If you take a quick glance at the Cadet, you’ll notice there’s no obvious Phillips driver to be seen. However, the engineers at Victorinox have a couple tricks up their sleeve: they’ve actually shaped the pointy tip of the file to fit small Phillips screws, and the flat tip of the can opener to fit some larger Phillips screws. Since the tools are flat, you won’t be able to exert a whole lot of torque, but it works great in a pinch and it’s certainly better than nothing! In exchange for the compromised screwdriving power of the Victorinox Cadet, you get a tool that is affordable, ultra-slim, and ultra-light, making it easy to carry just about anywhere.
Stepping up to a tool with a truly dedicated Phillips screwdriver, the Gerber Armbar Drive is new to the market this year and built with heavier use in mind. In addition to a one-handed locking main blade, awl, hammer, bottle opener, and scissors, the Gerber Armbar Drive has a fold-out screwdriver that accepts common ¼” bits.
Like the popular Gerber Center Drive, the screwdriver on the Gerber Armbar Drive is engineered to keep the tool dead-center, making it feel and work more like a dedicated screwdriver than just about any other multitool out there—no awkward, lopsided twisting here, just unfold the driver and go! Plus, since you’re using a replaceable bit rather than an integral tool, there’s no need to worry about damaging the driver, and you can swap it out to fit the task at hand.
Stepping up from a budget-friendly import to a more premium USA-made option, the new Leatherman FREE K2 offers a nice step up in quality and usability. All tools, including the main blade, lock open and are accessible with one hand via Leatherman’s magnetic FREE system. It also features a deep carry pocket clip, which makes this a true pocketknife replacement, if that’s what you’re looking for.
Leatherman has been leading the multitool market since their first innovative products hit the market in the 1980s, and their legendary warranty has you covered should anything ever go awry. As an added bonus, the K2 is available in a selection of attractive colors including Evergreen, Navy Blue, and Crimson Red.

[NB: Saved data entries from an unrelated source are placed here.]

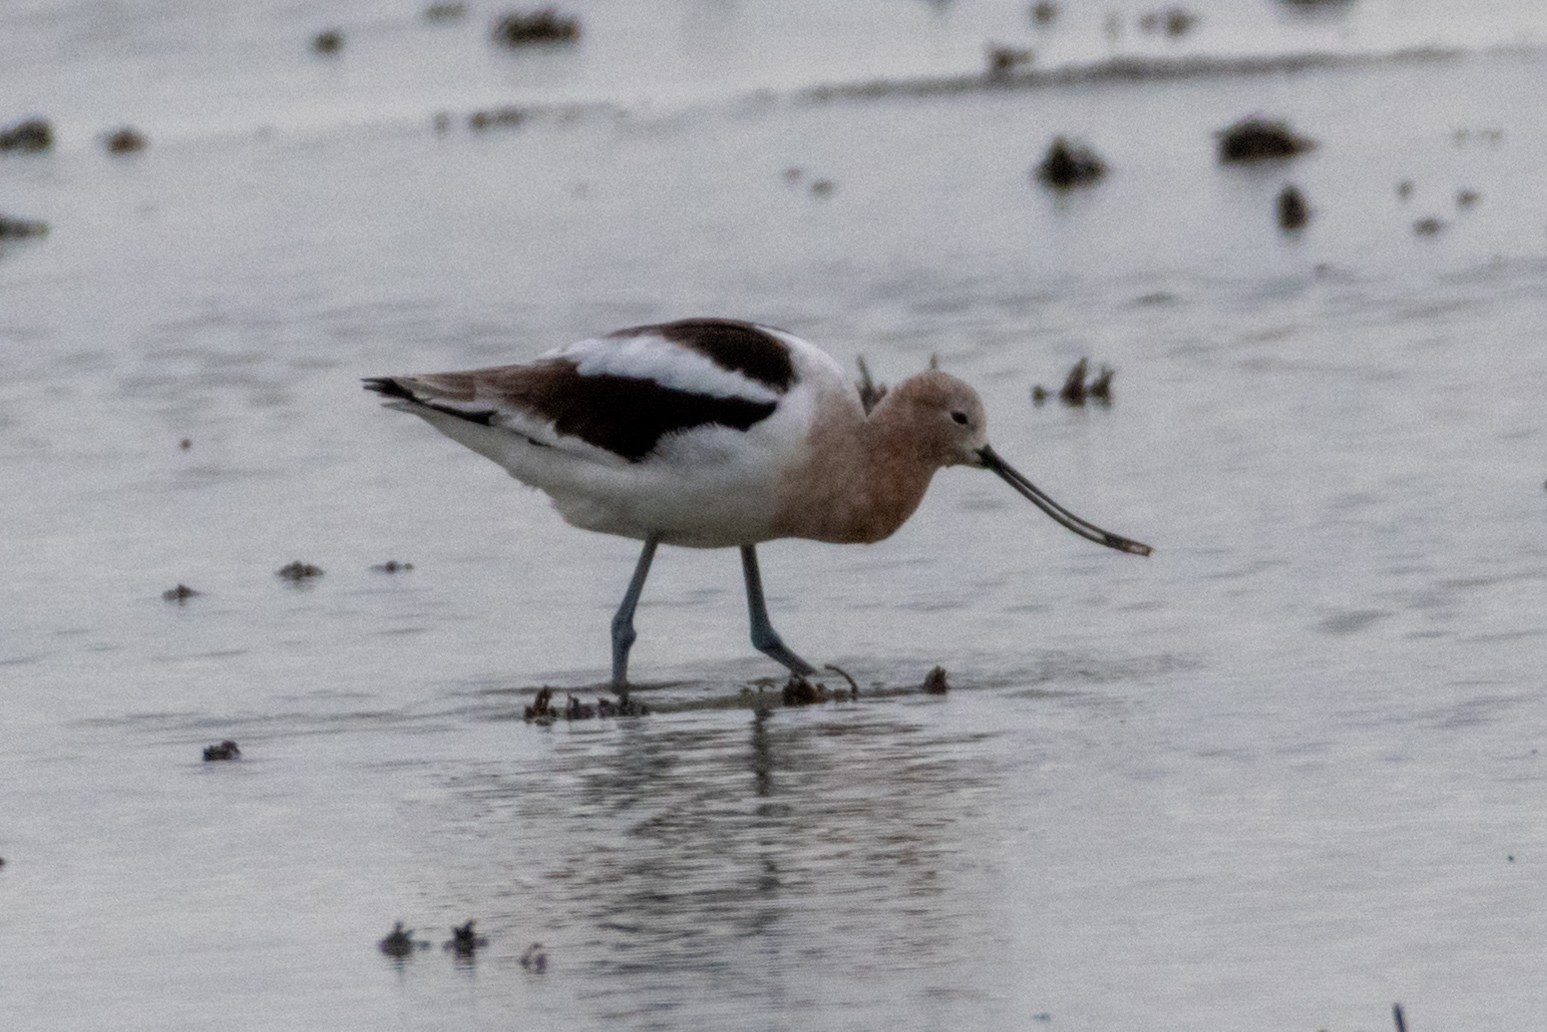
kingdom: Animalia
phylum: Chordata
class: Aves
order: Charadriiformes
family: Recurvirostridae
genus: Recurvirostra
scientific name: Recurvirostra americana
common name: American avocet
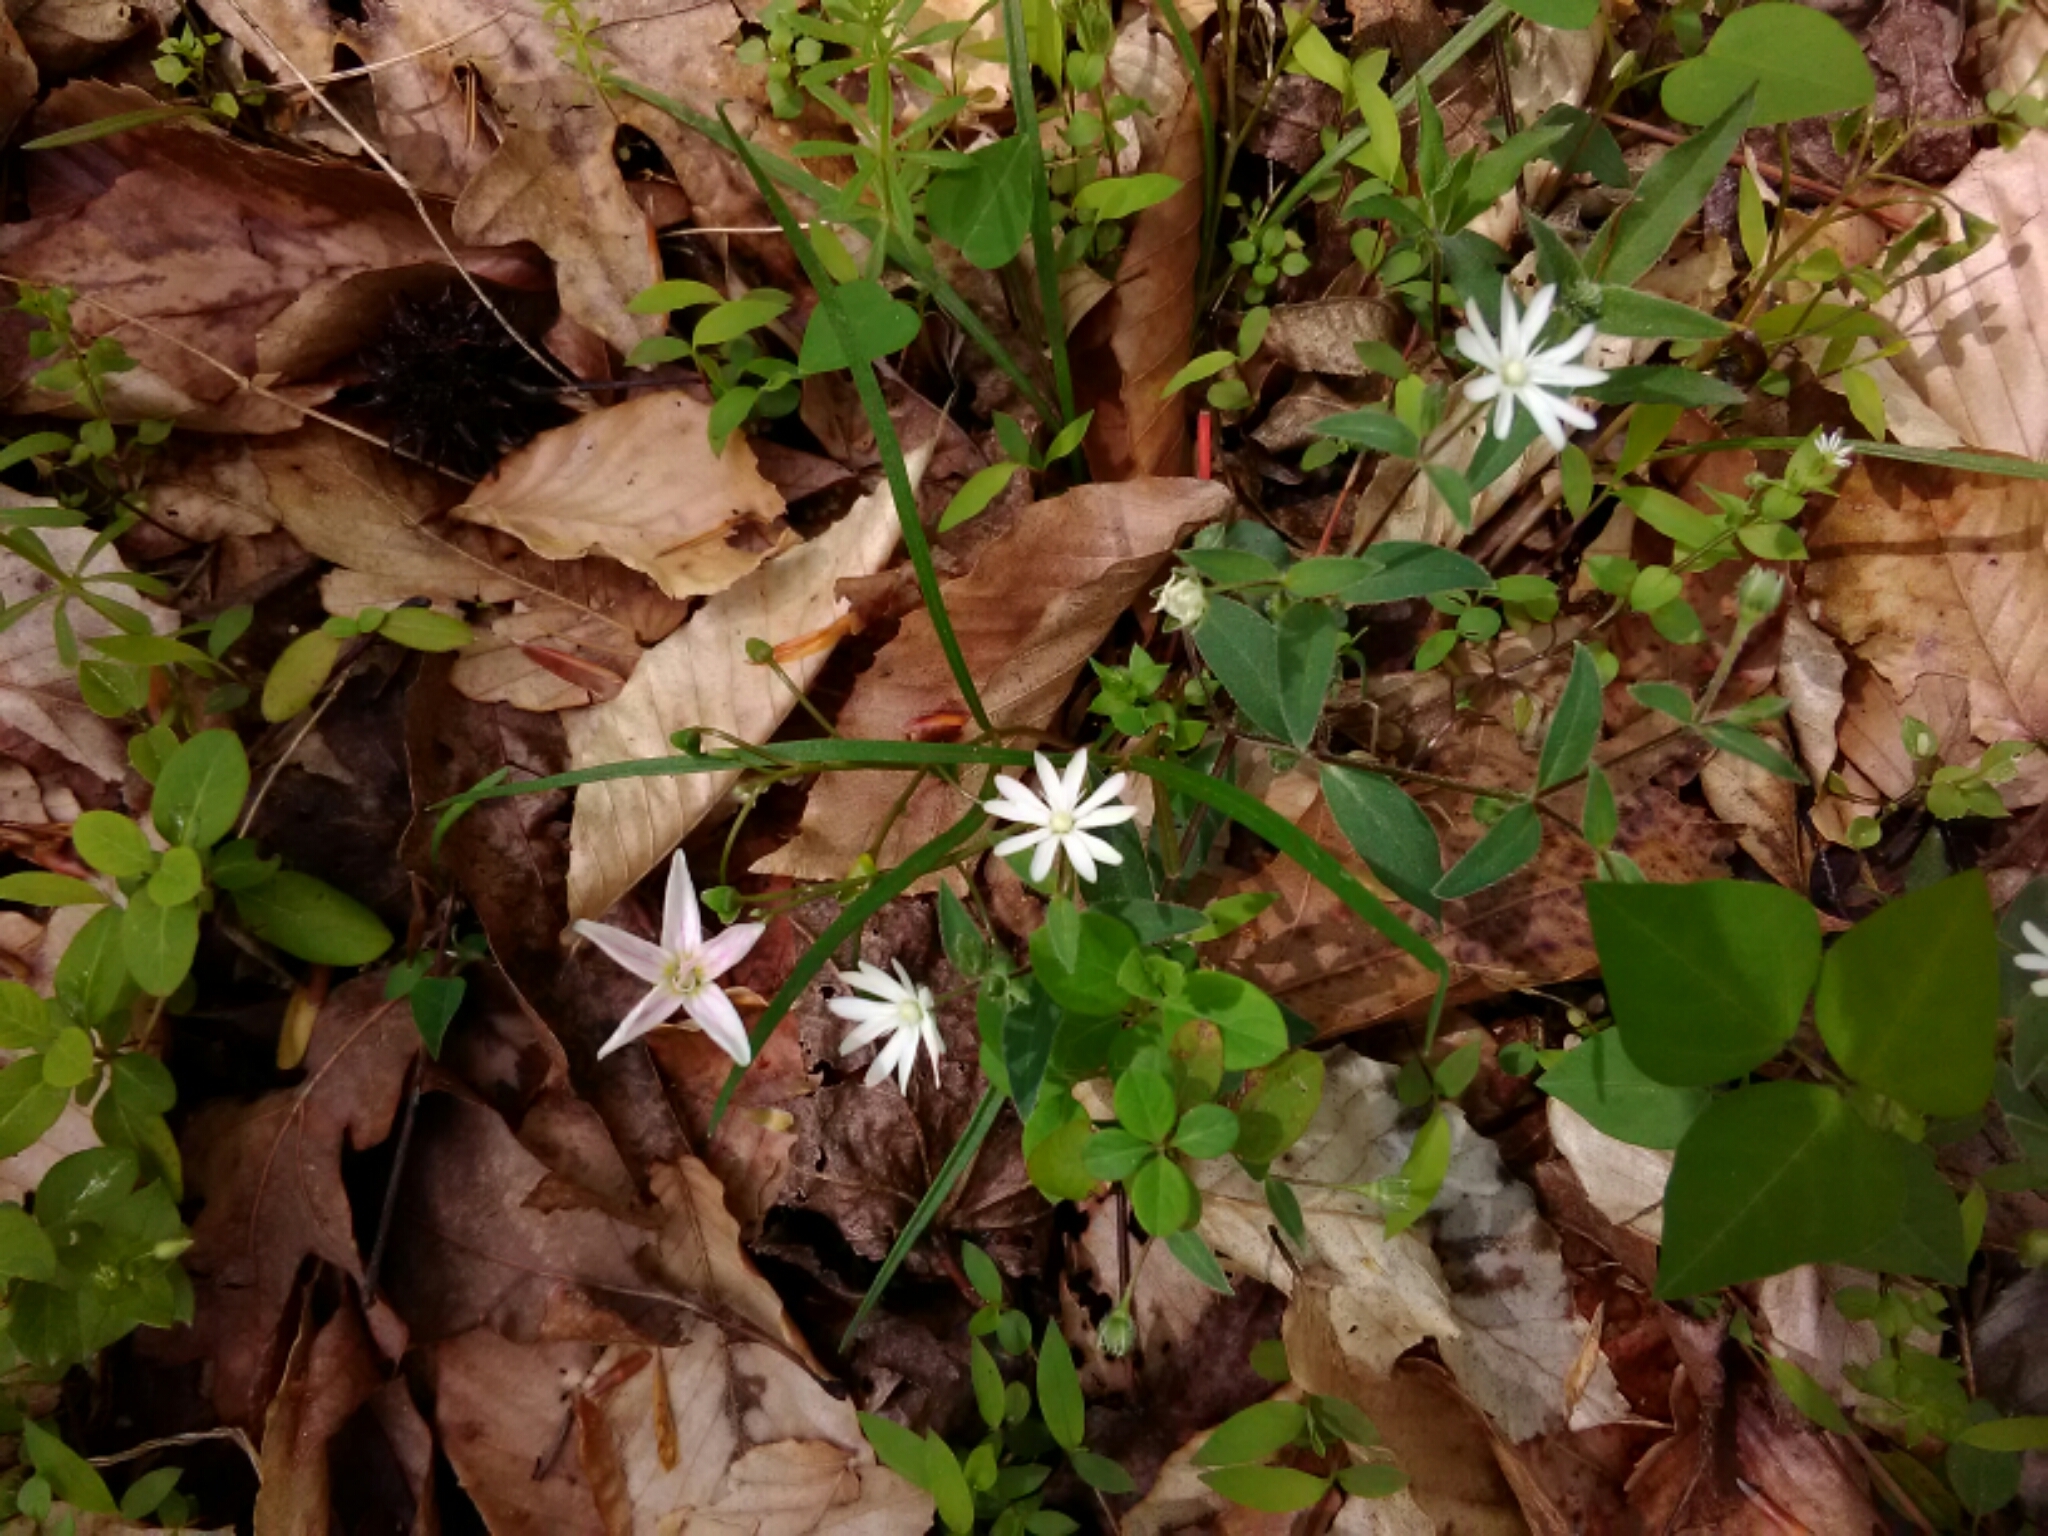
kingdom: Plantae
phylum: Tracheophyta
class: Magnoliopsida
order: Caryophyllales
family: Caryophyllaceae
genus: Stellaria
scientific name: Stellaria pubera
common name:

If you’d rather not compromise your everyday carry knife with a bulky Phillips screwdriver, consider the EOS Screw Blaster, a dedicated bit driver meant to stay out of the way on your keychain. Precision-made in the USA from anodized aluminum and very affordable at just $13.95, the Screw Blaster is an elegant solution for anyone who wants the ability to drive Phillips screws—or any other screw, for that matter—without lugging around the whole toolbox!